» **Extrait choisi**:
- - - - - - -

IV.       Analyse et décision

 

A)        Le plaidoyer de culpabilité

 

[19]    Suivant la jurisprudence[2], un plaidoyer de culpabilité équivaut à une reconnaissance que les faits reprochés constituent une faute déontologique ;

[20]    D’ailleurs, dans l’affaire Castiglia c. Frégeau[3], la Cour du Québec écrivait :

[28]        Le Syndic a raison de soutenir que Frégeau, ayant plaidé coupable à l’audition sur culpabilité, il ne peut remettre en question ce plaidoyer qui constitue une admission des principaux faits allégués dans la plainte. À cet égard, le Syndic réfère le Tribunal à l’arrêt de principe de la Cour d’appel de Lefebvre c. La Reine, où la Cour d’appel conclut qu’un plaidoyer de culpabilité consiste à admettre l’ensemble des éléments de l’infraction et que sa peine doit être évaluée à partir de ce fondement.

[29]        Ce même principe a été reconnu par le Tribunal des professions dans Pivin c. Inhalothérapeutes, où le Tribunal confirme qu’un plaidoyer en droit disciplinaire, est la reconnaissance par le professionnel des faits qui lui sont reprochés et du fait qu’ils constituent une faute déontologique. (Nos soulignements)

- - - - - - -

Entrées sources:
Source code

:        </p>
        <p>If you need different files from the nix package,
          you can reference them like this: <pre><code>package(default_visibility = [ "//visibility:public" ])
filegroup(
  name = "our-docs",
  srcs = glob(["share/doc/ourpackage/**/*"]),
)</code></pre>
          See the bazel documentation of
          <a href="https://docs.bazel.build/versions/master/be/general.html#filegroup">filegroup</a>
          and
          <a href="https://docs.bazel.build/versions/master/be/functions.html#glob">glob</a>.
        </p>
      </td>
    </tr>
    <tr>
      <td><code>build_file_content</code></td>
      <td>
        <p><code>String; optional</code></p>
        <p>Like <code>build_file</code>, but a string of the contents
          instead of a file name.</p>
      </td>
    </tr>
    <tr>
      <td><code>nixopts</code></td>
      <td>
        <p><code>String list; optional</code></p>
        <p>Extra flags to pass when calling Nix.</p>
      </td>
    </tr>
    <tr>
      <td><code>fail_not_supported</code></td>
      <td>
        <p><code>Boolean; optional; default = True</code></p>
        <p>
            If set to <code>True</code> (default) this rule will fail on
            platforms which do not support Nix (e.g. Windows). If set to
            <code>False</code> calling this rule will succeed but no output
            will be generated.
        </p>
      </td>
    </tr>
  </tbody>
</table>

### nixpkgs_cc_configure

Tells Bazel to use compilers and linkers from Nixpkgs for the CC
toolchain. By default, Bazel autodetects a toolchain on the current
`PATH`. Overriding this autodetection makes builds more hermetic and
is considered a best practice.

- - - - - - -

» **Consigne 1**:
Répondez aux questions suivantes à l’aide de l’extrait sur le plaidoyer de culpabilité.
(a) D’après le paragraphe [19], à quoi équivaut un plaidoyer de culpabilité ?
(b) Quel arrêt de principe de la Cour d’appel le Syndic invoque-t-il ?
(c) Quel tribunal a reconnu ce même principe dans Pivin c. Inhalothérapeutes ?
» **Consigne 2**:
Indiquez si chaque affirmation concorde avec l’extrait sur le plaidoyer de culpabilité, en justifiant par une citation.
(a) Le passage cité de l’affaire Castiglia c. Frégeau a été écrit par la Cour d’appel.
(b) Frégeau avait plaidé coupable à l’audition sur culpabilité.
(c) Selon la Cour d’appel, la peine doit être évaluée à partir de l’admission de l’ensemble des éléments de l’infraction.

» **Corrigé 1**:
(a) À une reconnaissance que les faits reprochés constituent une faute déontologique.
(b) L’arrêt Lefebvre c. La Reine.
(c) Le Tribunal des professions.

» **Corrigé 2**:
(a) Non : « la Cour du Québec écrivait ».
(b) Oui : « Frégeau, ayant plaidé coupable à l’audition sur culpabilité ».
(c) Oui : « un plaidoyer de culpabilité consiste à admettre l’ensemble des éléments de l’infraction et que sa peine doit être évaluée à partir de ce fondement ».